%%
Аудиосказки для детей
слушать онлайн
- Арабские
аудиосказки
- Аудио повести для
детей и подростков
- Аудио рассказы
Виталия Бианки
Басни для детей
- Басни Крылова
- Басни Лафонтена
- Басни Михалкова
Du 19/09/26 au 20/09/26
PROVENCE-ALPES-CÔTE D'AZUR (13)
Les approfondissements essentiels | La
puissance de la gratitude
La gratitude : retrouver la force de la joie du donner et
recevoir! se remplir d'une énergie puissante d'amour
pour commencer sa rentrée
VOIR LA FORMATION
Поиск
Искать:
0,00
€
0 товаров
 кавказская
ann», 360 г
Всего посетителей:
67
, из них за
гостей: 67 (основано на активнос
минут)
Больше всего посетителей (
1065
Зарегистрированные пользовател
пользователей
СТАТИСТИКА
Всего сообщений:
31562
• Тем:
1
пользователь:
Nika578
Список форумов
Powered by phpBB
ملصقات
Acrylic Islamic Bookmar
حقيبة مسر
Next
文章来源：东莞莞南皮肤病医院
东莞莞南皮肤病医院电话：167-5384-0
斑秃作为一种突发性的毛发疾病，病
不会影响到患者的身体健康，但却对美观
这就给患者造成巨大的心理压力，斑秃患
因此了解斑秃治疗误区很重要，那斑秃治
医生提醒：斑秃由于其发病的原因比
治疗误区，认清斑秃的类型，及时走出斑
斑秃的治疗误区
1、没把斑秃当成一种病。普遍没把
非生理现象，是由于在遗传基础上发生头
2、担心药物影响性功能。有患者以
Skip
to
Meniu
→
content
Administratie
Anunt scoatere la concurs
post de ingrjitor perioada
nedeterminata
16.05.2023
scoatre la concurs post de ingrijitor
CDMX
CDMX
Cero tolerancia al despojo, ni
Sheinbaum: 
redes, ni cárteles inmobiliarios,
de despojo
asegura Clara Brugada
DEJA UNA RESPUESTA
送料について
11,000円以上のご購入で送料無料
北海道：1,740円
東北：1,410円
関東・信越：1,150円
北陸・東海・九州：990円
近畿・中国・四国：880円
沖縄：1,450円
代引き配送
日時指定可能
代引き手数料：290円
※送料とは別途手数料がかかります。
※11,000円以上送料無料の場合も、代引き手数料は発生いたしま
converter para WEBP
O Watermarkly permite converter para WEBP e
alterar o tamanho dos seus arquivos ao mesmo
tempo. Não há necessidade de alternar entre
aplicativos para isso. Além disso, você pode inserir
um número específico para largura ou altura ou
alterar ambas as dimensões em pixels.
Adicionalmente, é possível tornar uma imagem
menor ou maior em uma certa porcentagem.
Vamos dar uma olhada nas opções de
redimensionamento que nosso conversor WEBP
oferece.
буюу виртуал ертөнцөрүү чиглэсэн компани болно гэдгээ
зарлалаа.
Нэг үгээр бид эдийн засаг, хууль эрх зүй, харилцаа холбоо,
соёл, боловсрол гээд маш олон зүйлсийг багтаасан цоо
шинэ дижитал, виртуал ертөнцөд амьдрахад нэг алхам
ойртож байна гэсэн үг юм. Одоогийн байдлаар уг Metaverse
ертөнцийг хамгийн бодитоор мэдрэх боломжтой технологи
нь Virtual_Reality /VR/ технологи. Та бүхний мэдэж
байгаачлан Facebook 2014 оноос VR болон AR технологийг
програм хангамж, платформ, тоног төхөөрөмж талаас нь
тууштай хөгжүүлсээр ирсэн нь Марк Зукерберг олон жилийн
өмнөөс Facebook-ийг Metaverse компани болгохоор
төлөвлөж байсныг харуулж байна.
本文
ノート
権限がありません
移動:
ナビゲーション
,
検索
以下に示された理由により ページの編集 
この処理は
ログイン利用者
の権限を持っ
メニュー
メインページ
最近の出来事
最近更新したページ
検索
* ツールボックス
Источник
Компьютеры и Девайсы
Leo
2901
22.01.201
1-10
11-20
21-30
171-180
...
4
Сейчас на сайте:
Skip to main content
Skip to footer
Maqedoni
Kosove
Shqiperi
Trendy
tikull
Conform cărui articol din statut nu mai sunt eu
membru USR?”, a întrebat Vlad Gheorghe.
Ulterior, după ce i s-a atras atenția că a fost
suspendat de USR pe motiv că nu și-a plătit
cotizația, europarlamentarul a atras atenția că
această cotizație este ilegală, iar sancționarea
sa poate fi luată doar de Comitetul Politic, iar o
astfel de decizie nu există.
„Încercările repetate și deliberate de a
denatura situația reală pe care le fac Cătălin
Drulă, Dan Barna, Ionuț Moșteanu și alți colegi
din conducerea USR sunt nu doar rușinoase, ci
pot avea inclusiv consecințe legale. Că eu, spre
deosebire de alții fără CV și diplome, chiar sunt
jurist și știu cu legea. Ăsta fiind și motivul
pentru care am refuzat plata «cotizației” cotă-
%%
**Task statement**
Only the lines above from the line containing "нь Virtual_Reality /VR/" through the line containing "suspendat de USR pe motiv că nu și-a plătit" should be retyped, exactly and with both ends included.

**Your solution**
нь Virtual_Reality /VR/ технологи. Та бүхний мэдэж
байгаачлан Facebook 2014 оноос VR болон AR технологийг
програм хангамж, платформ, тоног төхөөрөмж талаас нь
тууштай хөгжүүлсээр ирсэн нь Марк Зукерберг олон жилийн
өмнөөс Facebook-ийг Metaverse компани болгохоор
төлөвлөж байсныг харуулж байна.
本文
ノート
権限がありません
移動:
ナビゲーション
,
検索
以下に示された理由により ページの編集 
この処理は
ログイン利用者
の権限を持っ
メニュー
メインページ
最近の出来事
最近更新したページ
検索
* ツールボックス
Источник
Компьютеры и Девайсы
Leo
2901
22.01.201
1-10
11-20
21-30
171-180
...
4
Сейчас на сайте:
Skip to main content
Skip to footer
Maqedoni
Kosove
Shqiperi
Trendy
tikull
Conform cărui articol din statut nu mai sunt eu
membru USR?”, a întrebat Vlad Gheorghe.
Ulterior, după ce i s-a atras atenția că a fost
suspendat de USR pe motiv că nu și-a plătit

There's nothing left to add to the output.